Learn How Banks Track Suspicious Activity

Published on Feb 21, 2014 06:00 am

We trust our banks to keep a watchful eye out for suspicious activity. That involves trust. It’s either that or we can choose to tuck all our money away in a sock beneath our bed—hopefully safely. But taking that route, for the vast majority of Americans, isn’t an option.

Banks do tend protect the nation’s assets with vigilance, and they put a great deal of effort into preventing and catching suspicious banking behavior that can indicate identity theft on a person’s account.

The following behaviors are signs that could raise the red flag for banks:

  • Suspicious, frequent transactions. Banks keep a close eye out for transactions that are made in frequent, short periods of time, especially if there are large deposits and withdrawals made in cash or by check. Banks can rationalize the transactions by customers’ occupations and patterns of conducting business.
  • Numerous transactions that are made in different branches on the same day—for the same account.
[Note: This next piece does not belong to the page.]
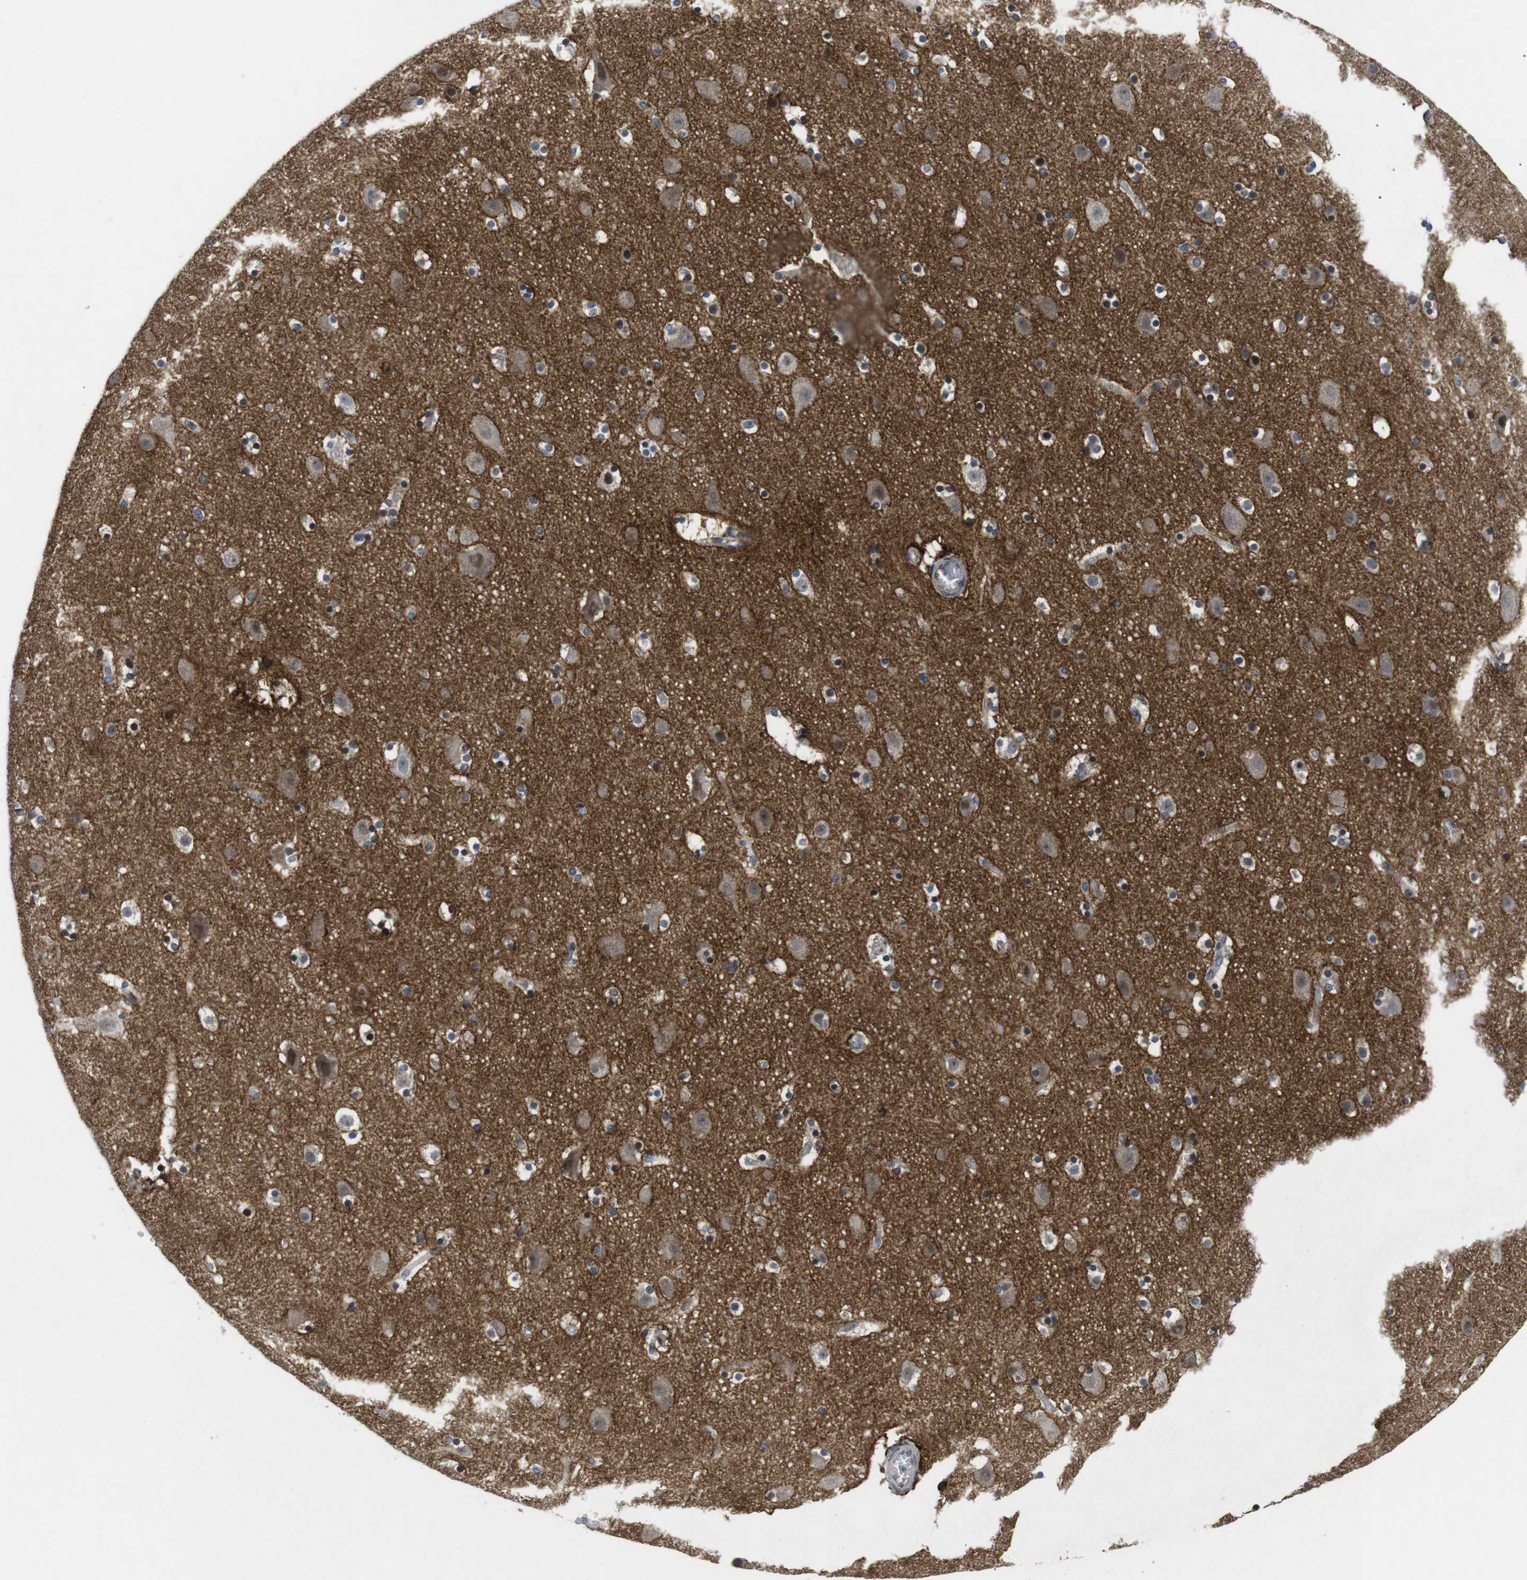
{"staining": {"intensity": "negative", "quantity": "none", "location": "none"}, "tissue": "cerebral cortex", "cell_type": "Endothelial cells", "image_type": "normal", "snomed": [{"axis": "morphology", "description": "Normal tissue, NOS"}, {"axis": "topography", "description": "Cerebral cortex"}], "caption": "This micrograph is of benign cerebral cortex stained with immunohistochemistry to label a protein in brown with the nuclei are counter-stained blue. There is no staining in endothelial cells.", "gene": "NECTIN1", "patient": {"sex": "male", "age": 45}}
If these transactions are below an established bank threshold, it could mean the transactions were made to go undetected.
  • Activities that deviate from a person’s normal banking habits.  Your bank likely has a policy in place to contact you if they detect any suspicious activity on your account. They may even choose to freeze or cancel your debit or credit card as a result. If you become a victim of identity theft or fraud, there are steps that you can take to “right” the wrong and get back on the path of recovery.

It’s not the bank’s responsibility to monitor each transaction to determine if it’s an instance of identity theft. You are the only one who can truly track each purchase and deposit to confirm it’s authorized – and if it’s not, it could be a sign of identity theft.

As a consumer, it’s up to you to regularly check your bank statements & monitor your credit reports for signs of identity theft. Furthermore, early detection of suspicious activity may help you to recover more quickly if there’s an indication of fraud on your credit report.

This article is provided for general guidance and information. It is not intended as, nor should it be construed to be, legal, financial or other professional advice. Please consult with your attorney or financial advisor to discuss any legal or financial issues involved with credit decisions.